A new normal for public schools in North Carolina begins with asking Black students and their families: What are your dreams for yourself? What are your hopes and aspirations? This may be one way to inform school districts’ reopening plans and interventions designed to address the academic opportunity gap in North Carolina.
A report released by Village of Wisdom lays out these dreams. The report suggests that Black students, their parents, and their teachers dream of seeing schools where Black students feel affirmed and valued. I would argue that if public schools began here, they would learn that Black students want to be successful, they want to take care of their families, and they want respect.
For too long, public schools have rarely responded to the dreams of Black students, their families, and their communities. Even the dream speech by Martin Luther King, Jr. expressed more than desegregation. The speech went beyond a dream of seeing Black children play with white children. It spoke about Black communities existing in a country with a sense of dignity and having justice. We need a new normal — a normal that listens to the dreams of Black students and their families.
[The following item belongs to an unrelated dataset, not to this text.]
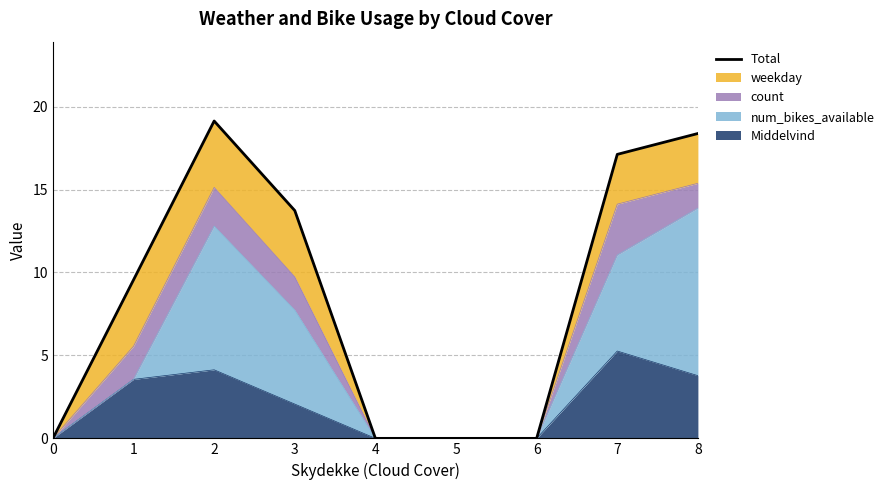

True or false: there are more than 2 points higher than both neighbors.

False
Despite national data over the last decade demonstrating a link between increased school suspension and learning gaps, school dropout, and increased risk for incarceration, North Carolina continues to disproportionately suspend Black students and, more specifically, Black males. In the 2019-20 school year, Black male students had the highest rate of short-term suspensions in public schools. Most of these suspensions were due to “unacceptable behavior.”
In the report released by Village of Wisdom, a teacher talks about a student being referred for punishment when another teacher misconstrued the embracing of two Black students as a fight. Too often and for too long, teachers have evaluated the expressions of Black students as “unacceptable behavior.” For too long, teachers have misconstrued the expressions of Black students as disrespectful, combative, and insubordinate. Black students dream that schools will one day embrace their Blackness without fear, and schools will respect and value them.
According to the report, teachers and parents want schools to allow Black students to live up to their full potential. Black students and their families are not alone in these dreams — some teachers also want these dreams to come true. Black students and their families have had to dream amid fighting for respect and equal treatment in public schools. These communities have had to continue to ask school districts to “do right by them.” Now is the time to listen.
School districts across North Carolina have plans to submit proposals and request millions of dollars from the nearly $3.6 billion allotted to the state by the federal government through the American Rescue Plan Act Elementary and Secondary School Emergency Relief (ARP ESSER) Fund. The stipulations outlined in these plans include the need to “promote accountability, transparency, and the effective use of funds by ensuring that each State educational agency (“SEA”) meaningfully engages in stakeholder consultation and takes public input into account in the development of its ARP ESSER plan.”
Additionally, local educational agencies (LEAs) must gain input from the communities they serve, develop safe school reopening plans, and develop evidence-based interventions for underserved and economically disadvantaged students. While I am not sure how the federal government defines meaningful engagement, the terms stakeholder engagement and input can position Black students and families at the center of this work. When schools ask and listen to those who have been excluded and marginalized by the education system, they gain insight from those who understand what it is like to have your dreams deferred or to hear “now is not the time.” It is only through this vantage point that school districts can create reopening and intervention plans that will address the academic opportunity gap.
What will this work require? School districts must begin by reconciling a past that has harmed Black students and establishing a sense of trust. Trust comes when schools acknowledge how they have ignored the voices of Black students and families and when they create opportunities for these voices to be heard. School districts must be willing to listen and to listen deeply to the dreams and aspirations of Black students and families.
School districts will need to do things differently. They will need to identify actions that demonstrate how they will respond to the dreams of Black students and their families, and then create a timeline for achieving these actions. They will need to learn how to model culturally affirming practices and how to place decision-making power back into the hands of Black students, their families, and their communities.
School districts in North Carolina and across the nation are operating under the restrictions of time and a deadline of June 7 to submit their plans. This timeline is approaching fast and will require school districts to do more than check off a box. We are living in a time where we need a new normal and we need to do things differently.
We need a normal that begins with listening to the dreams of Black students and their families — a normal where school districts listen to these dreams and allocate the resources needed to achieve them.